WHAT YOU NEED TO DO: Below are entries; tally how many lines hold the string "nghèo" and answer with only that figure.

Extracted records

__________

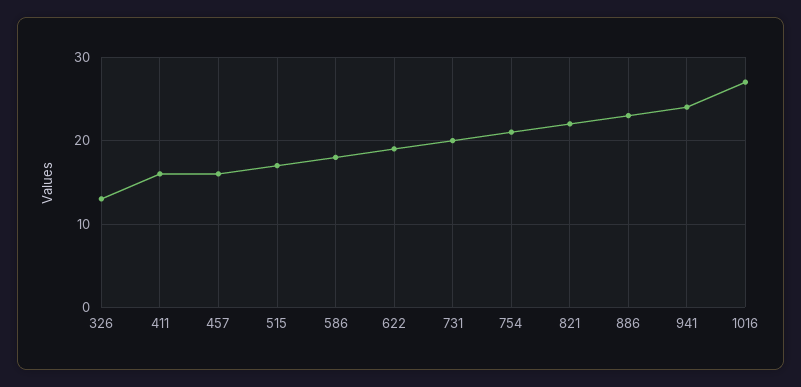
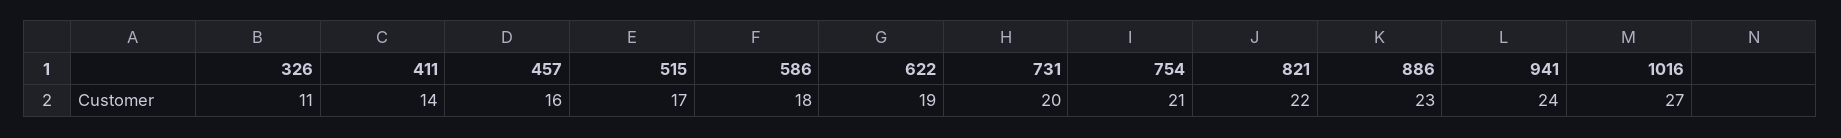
326: 13 -> 11
411: 16 -> 14

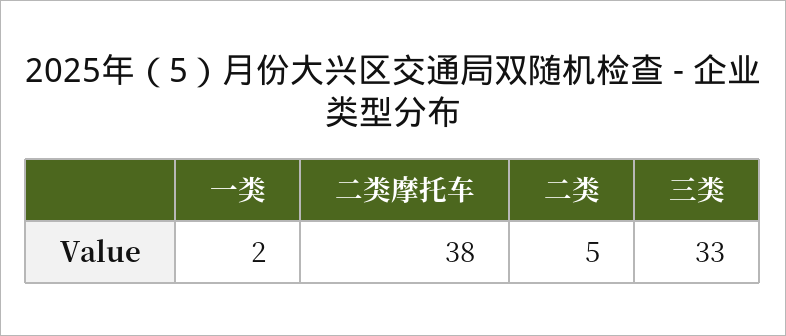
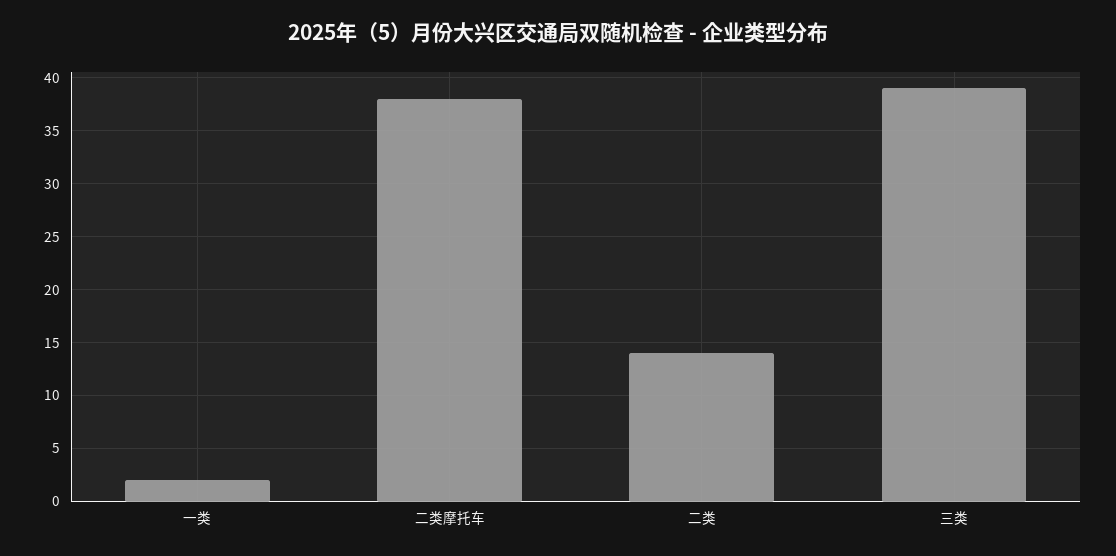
二类: 5 -> 14
三类: 33 -> 39

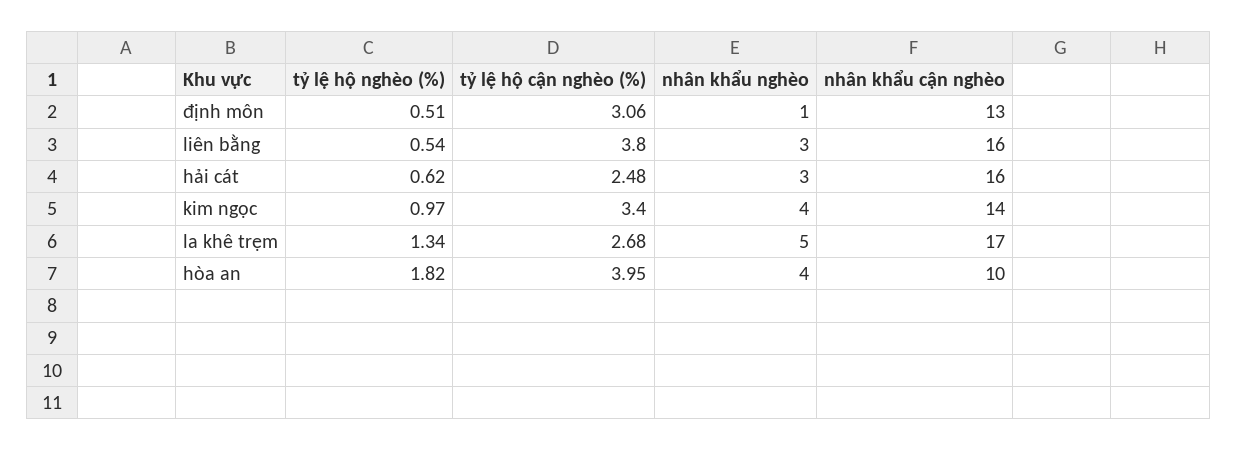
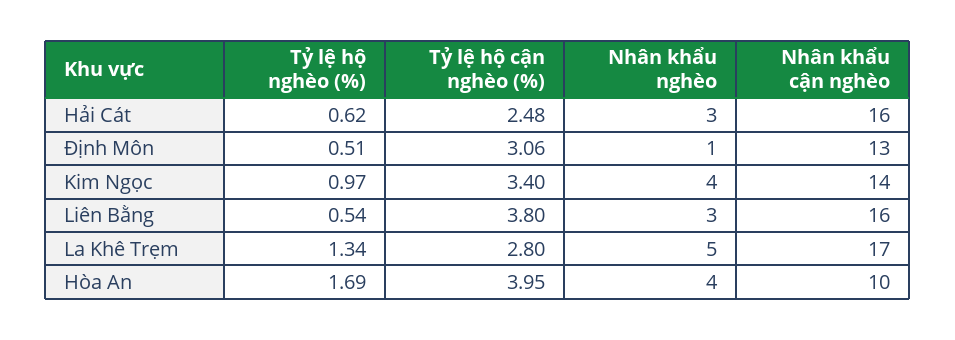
tỷ lệ hộ cận nghèo (%), la khê trẹm: 2.68 -> 2.8
tỷ lệ hộ nghèo (%), hòa an: 1.82 -> 1.69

__________

WRITTEN RESPONSE: 2